-- What to do --
#1 Render the sentence "A causal association between disorder/syndrome and death is not a prerequisite for using this term." from the reply on acute kidney injury below into German.
#2 Extend the reply on acute kidney injury that follows, picking up after its last sentence.

Correspondence (reply): In Reply

Anja Haase-Fielitz *, Bernt-Peter Robra **, Michael Haase ***, Berend Isermann ****
PMCID: PMC5443984  PMID: 28530178

We welcome Dr Raeder’s comment, especially regarding the rapid and consequently often successful treatment of the trigger of acute kidney injury.

The term of in-hospital mortality used in the article (1) refers to those patients with acute kidney injury who did not survive their inpatient stay. A causal association between disorder/syndrome and death is not a prerequisite for using this term.

The point of electronic alerting systems for acute kidney injury is the immediate capture and passing on of information of acute reduction in renal function—no matter what the cause is—to the treating doctors. Current studies are investigating the question of which groups of patients with which underlying etiology of acute kidney injury benefit the most from the immediate initiation of consented treatment measures, from cross-sectoral information exchange in follow-up care, and from histological investigation results. A proof that the course of acute kidney injury can be positively influenced in the sense of improved renal function exists in the shape of subgroup analyses from studies in which the transmission of the information “acute kidney injury” was linked to concrete treatment recommendations.

-- Extracted entries --
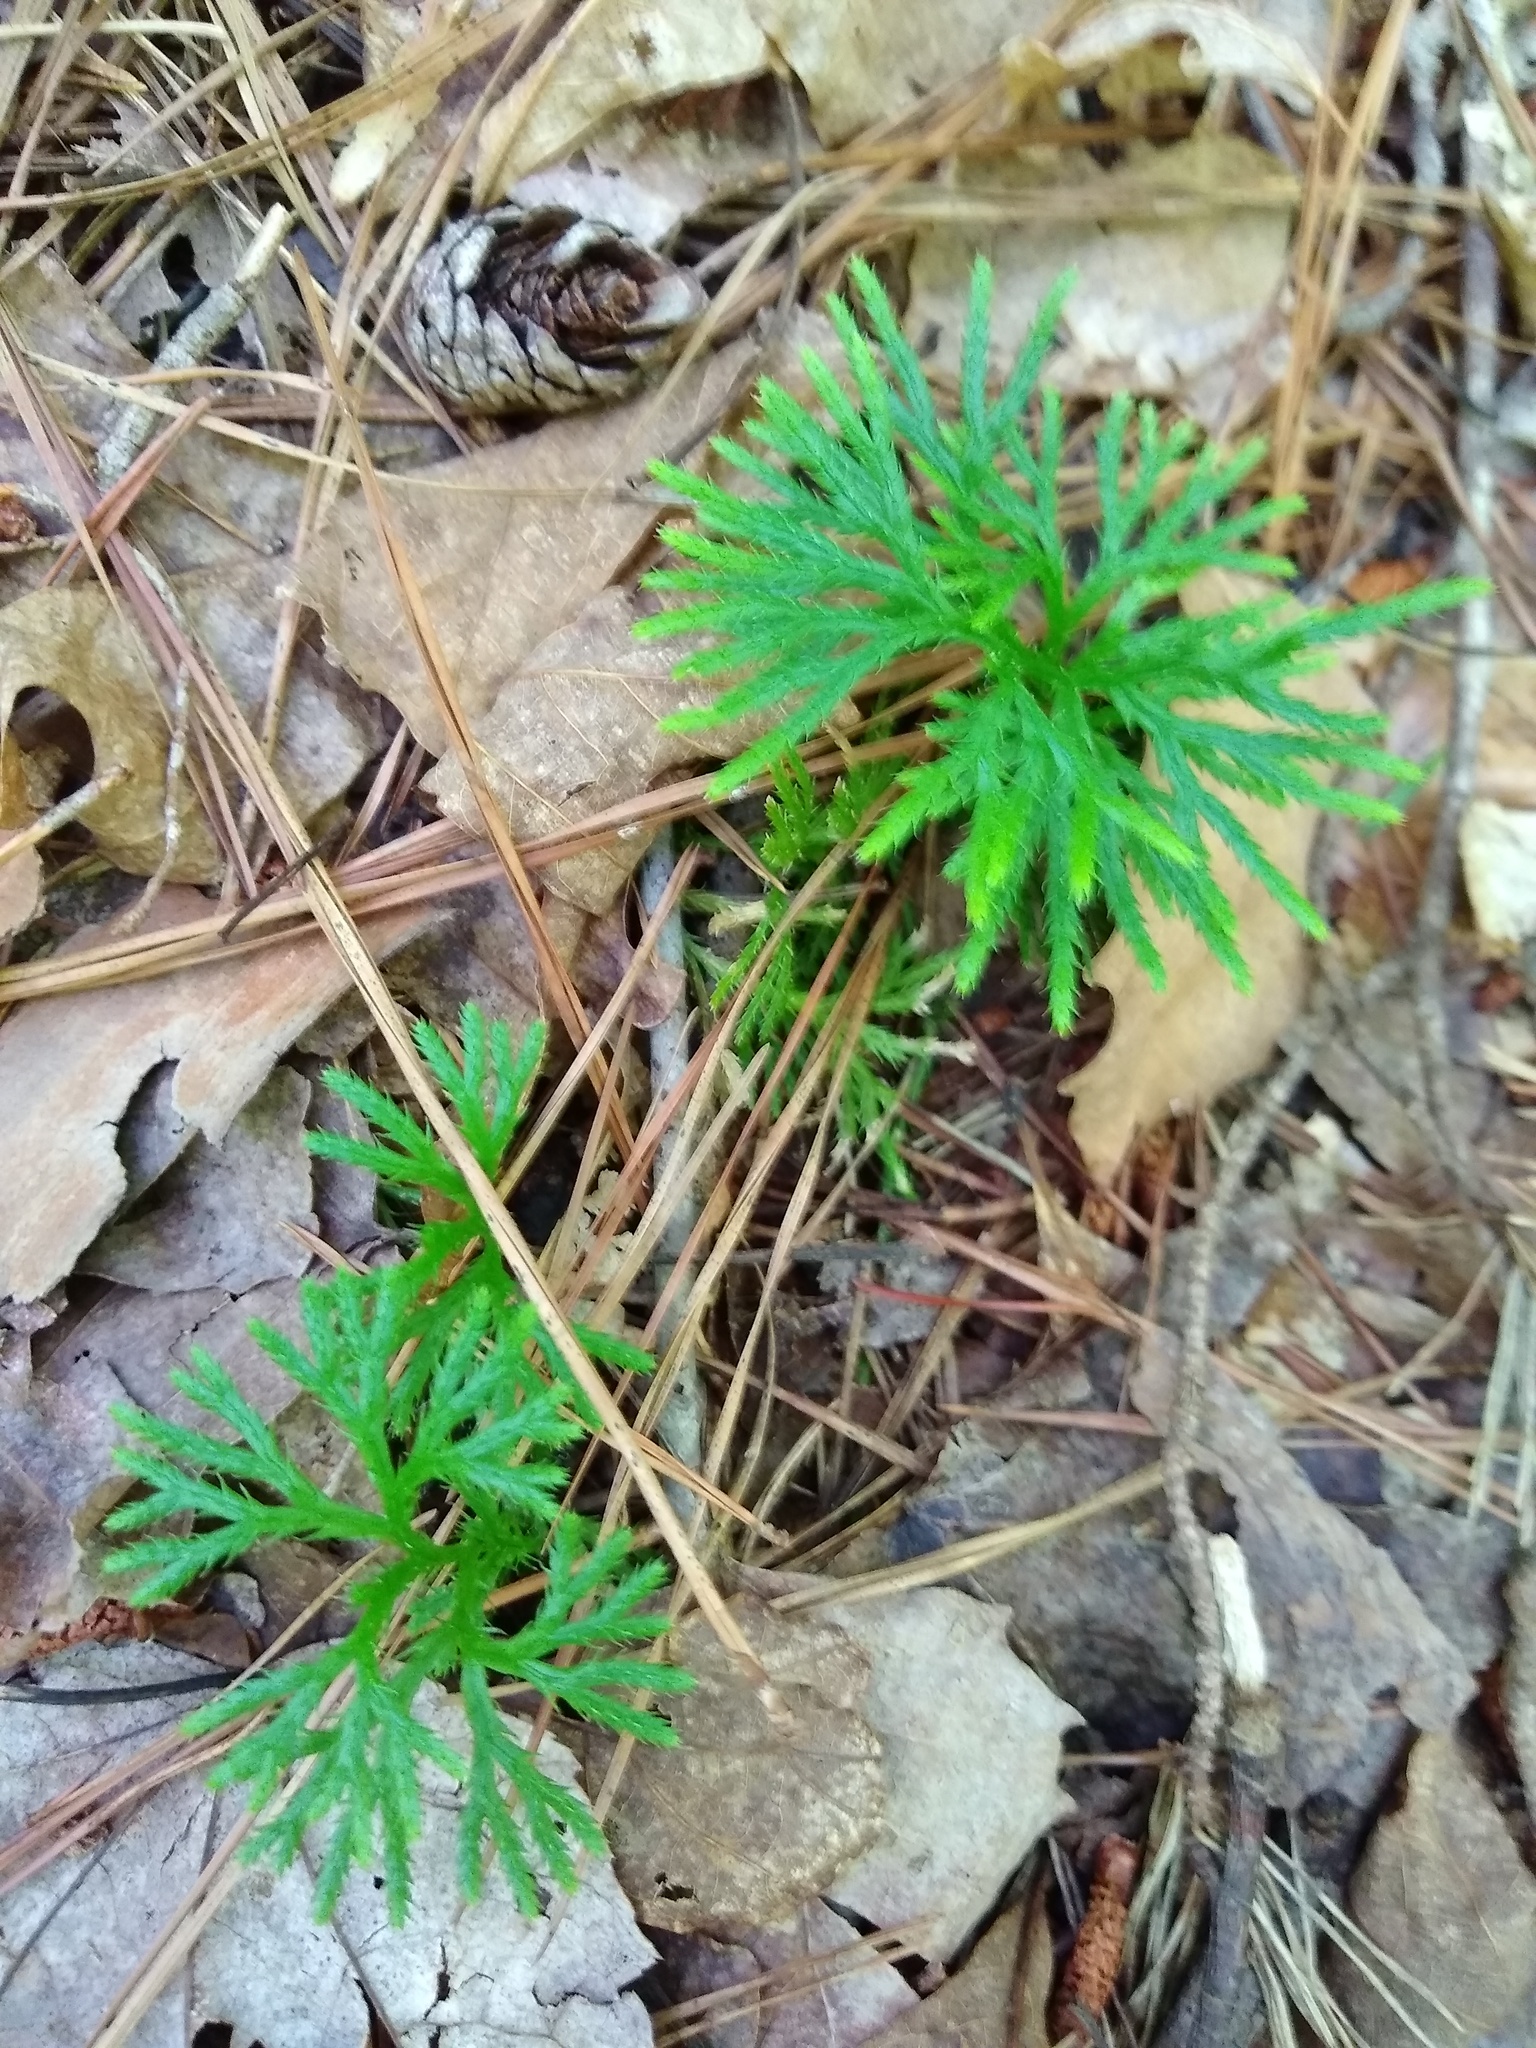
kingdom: Plantae
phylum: Tracheophyta
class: Lycopodiopsida
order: Lycopodiales
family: Lycopodiaceae
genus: Diphasiastrum
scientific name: Diphasiastrum digitatum
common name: Southern running-pine
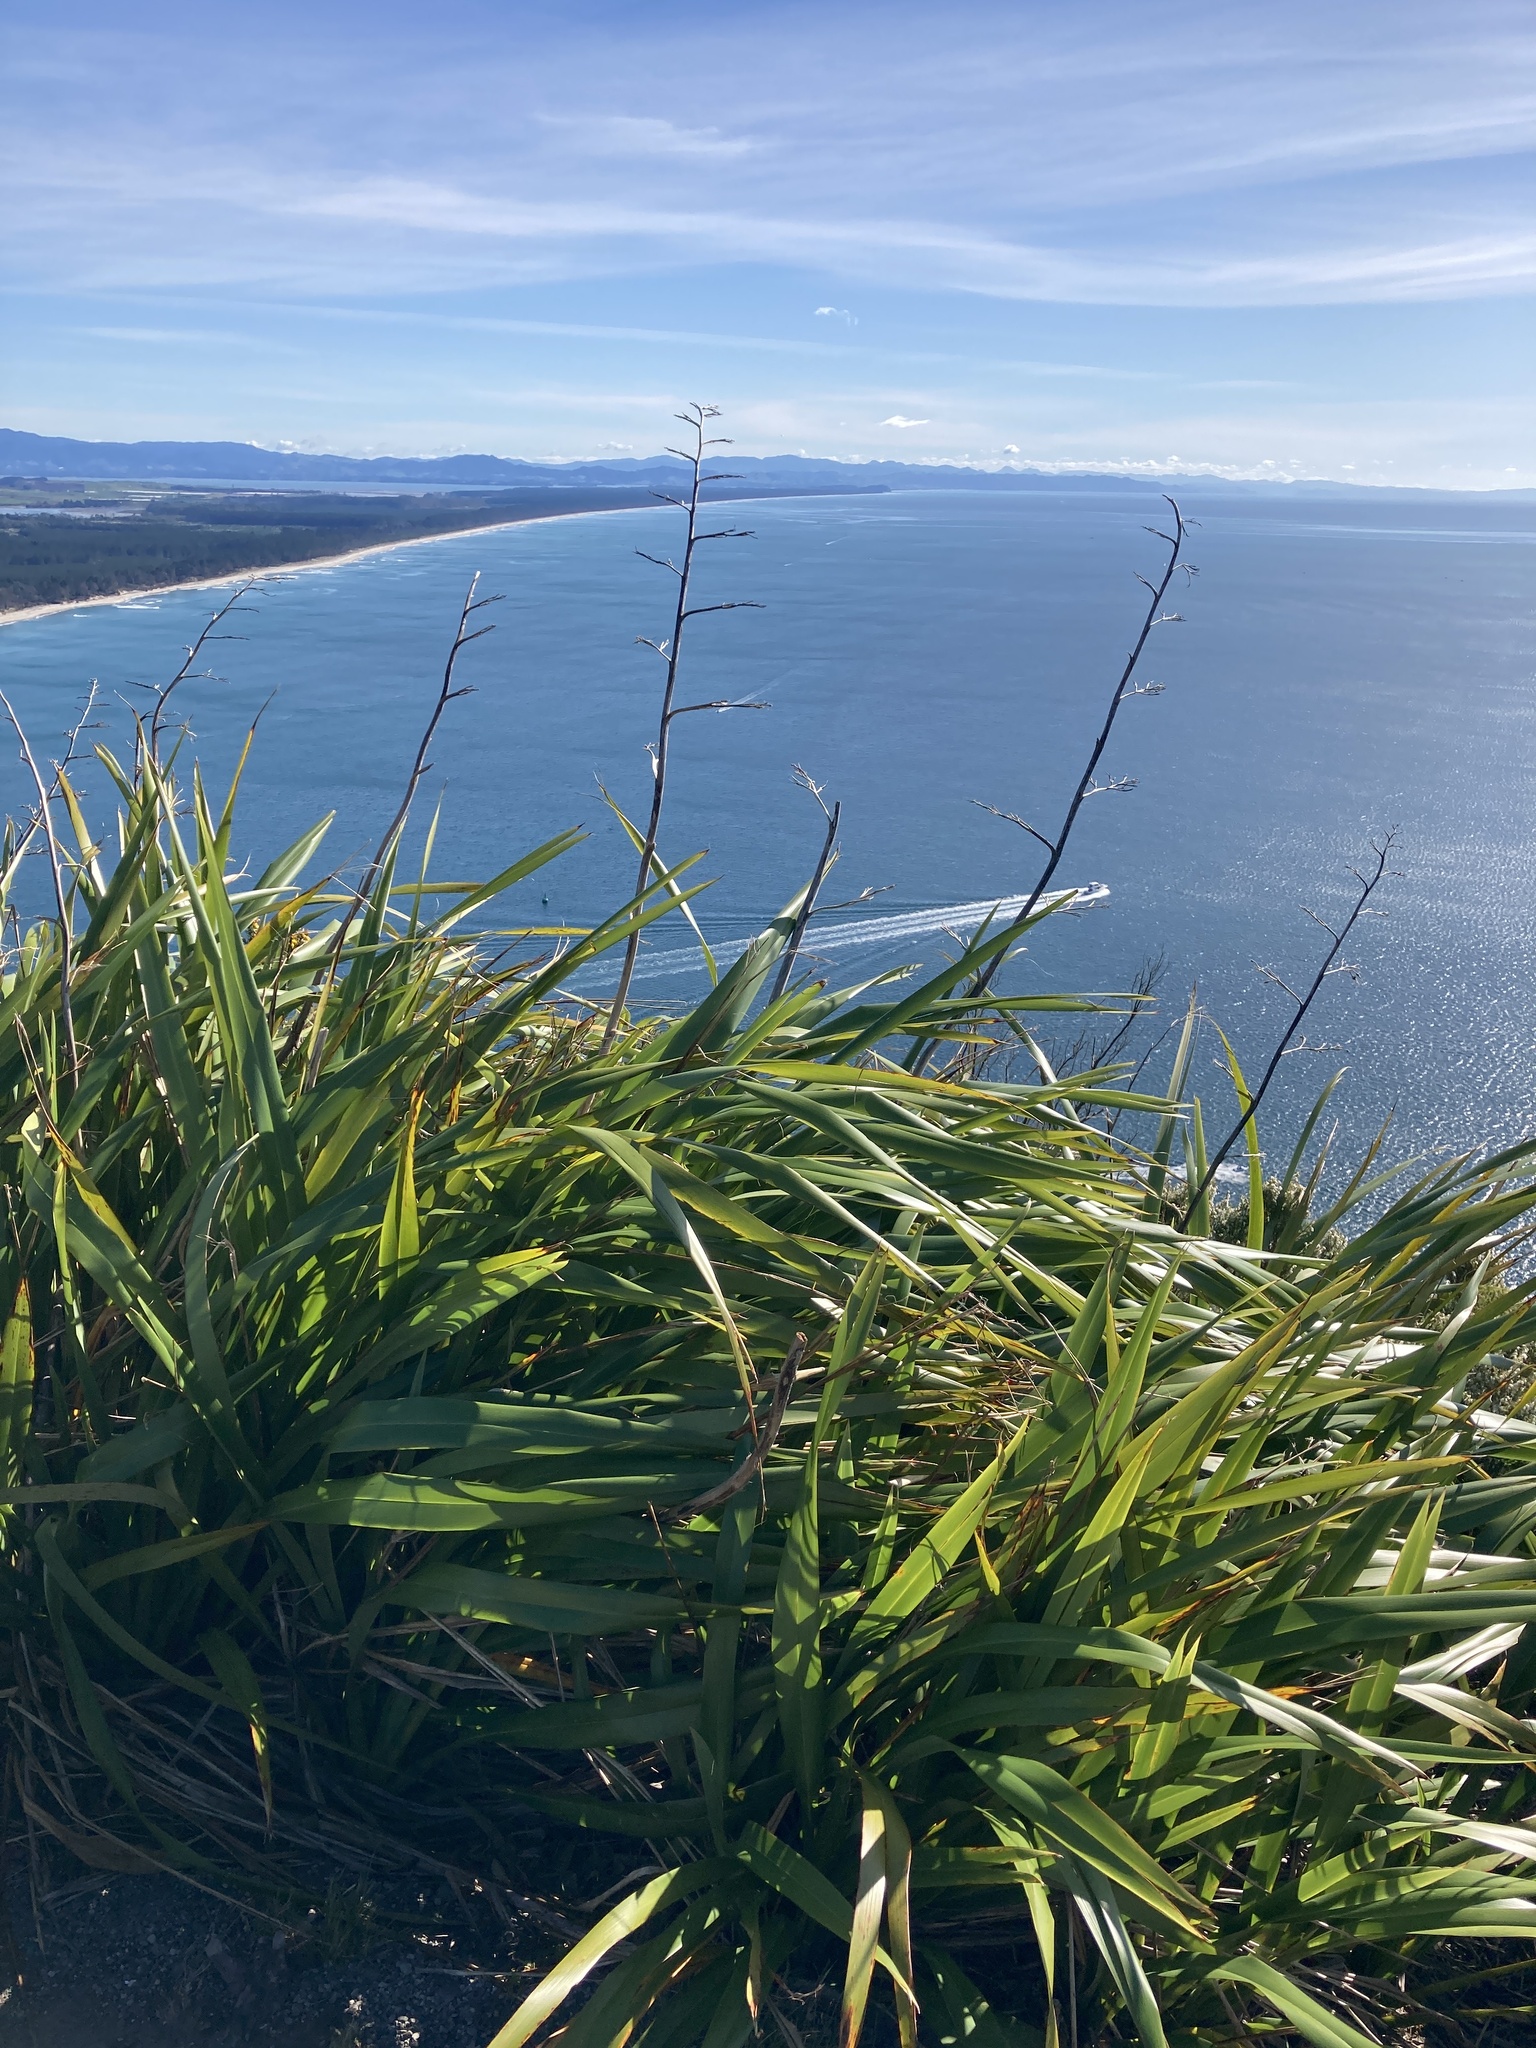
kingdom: Plantae
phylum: Tracheophyta
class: Liliopsida
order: Asparagales
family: Asphodelaceae
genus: Phormium
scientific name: Phormium colensoi
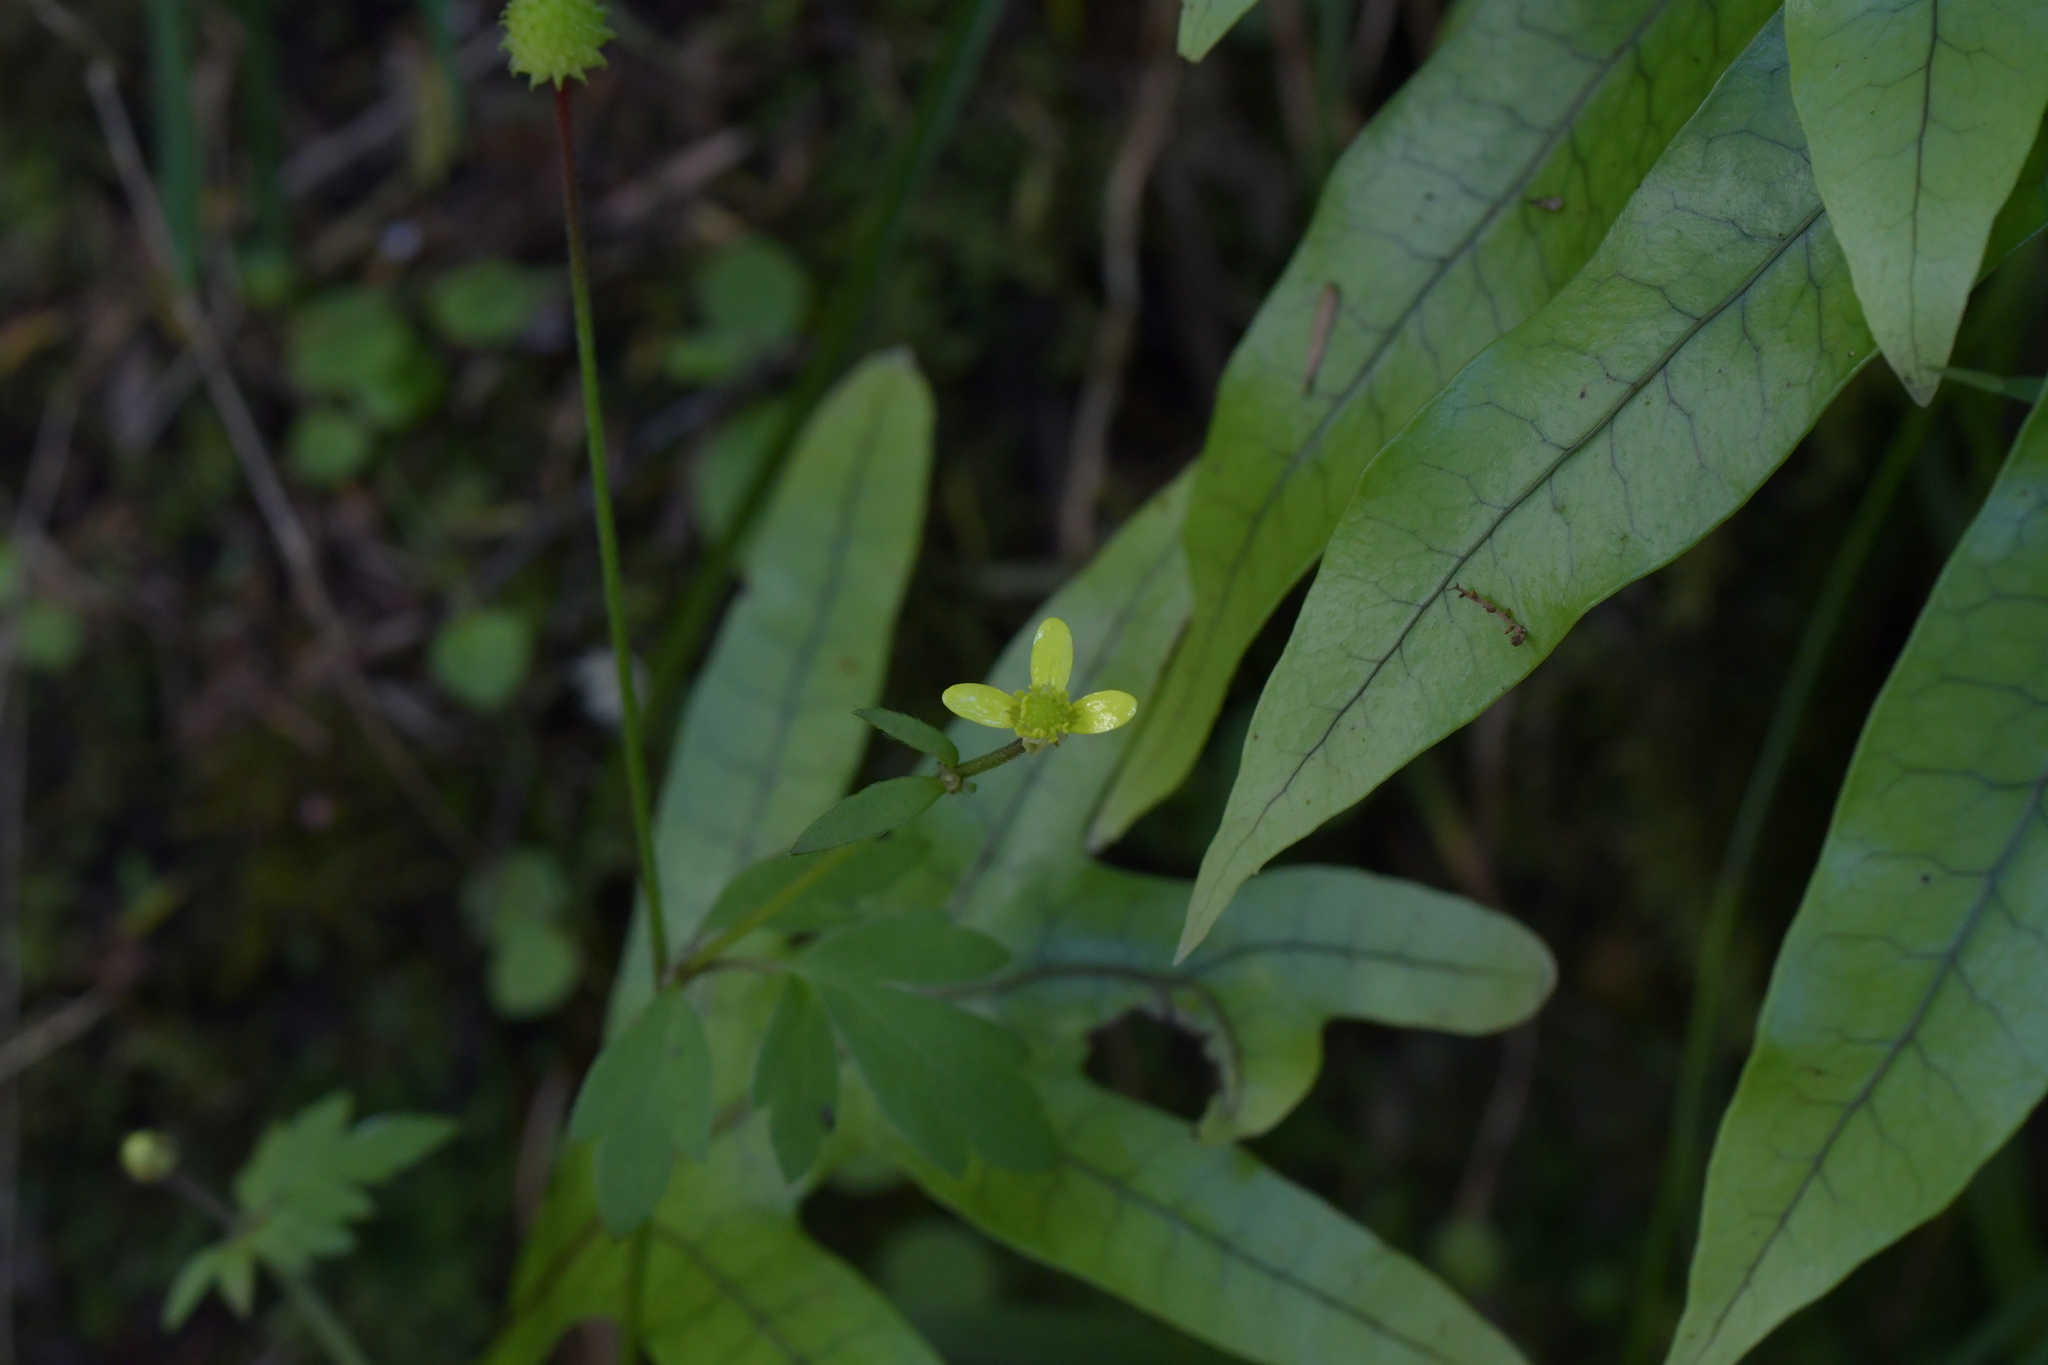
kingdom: Plantae
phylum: Tracheophyta
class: Magnoliopsida
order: Ranunculales
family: Ranunculaceae
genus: Ranunculus
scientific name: Ranunculus reflexus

-- Answers in order --
#1 Ein kausaler Zusammenhang zwischen Erkrankung/Syndrom und Tod ist keine Voraussetzung für die Verwendung dieses Begriffs.

#2
We agree with the comments of Dr Kiehntopf and colleagues, in which they describe the influence of the measuring technique for creatinine on the frequency of the diagnosis of acute kidney injury and the correspondingly defined patient cohort. In view of the named treatment period and the hospital specific treatment codes, the proportion of patients who were treated as inpatients at a German university medical center and had acute kidney injury is an estimated 5–7%. Of the 130 cases reported as having acute kidney injury, 95 cases were detected by the enzyme based test as well as the kinetic test. Another 15 cases were detected by the enzyme based test alone, and 20 cases were detected kinetically according to Jaffé. If an institute of laboratory medicine uses only one of those two tests, the proportion of detected cases with acute kidney injury will differ by <5% between the methods. The clinical relevance of patient populations with acute kidney injury discovered by only one or the other measuring technique will be able to be assessed on the basis of other proofs. In case of doubt, the laboratory should be consulted to clarify the measuring technique and to initiate further measures if required. However, documenting the creatinine measuring technique seems recommendable even now of the planning, analysis, and interpretation of studies.

Footnotes

Conflict of interest statement

Dr. Haase-Fielitz has received third-part funding from the B. Braun Foundation.

The remaining authors declare that no conflict of interest exists.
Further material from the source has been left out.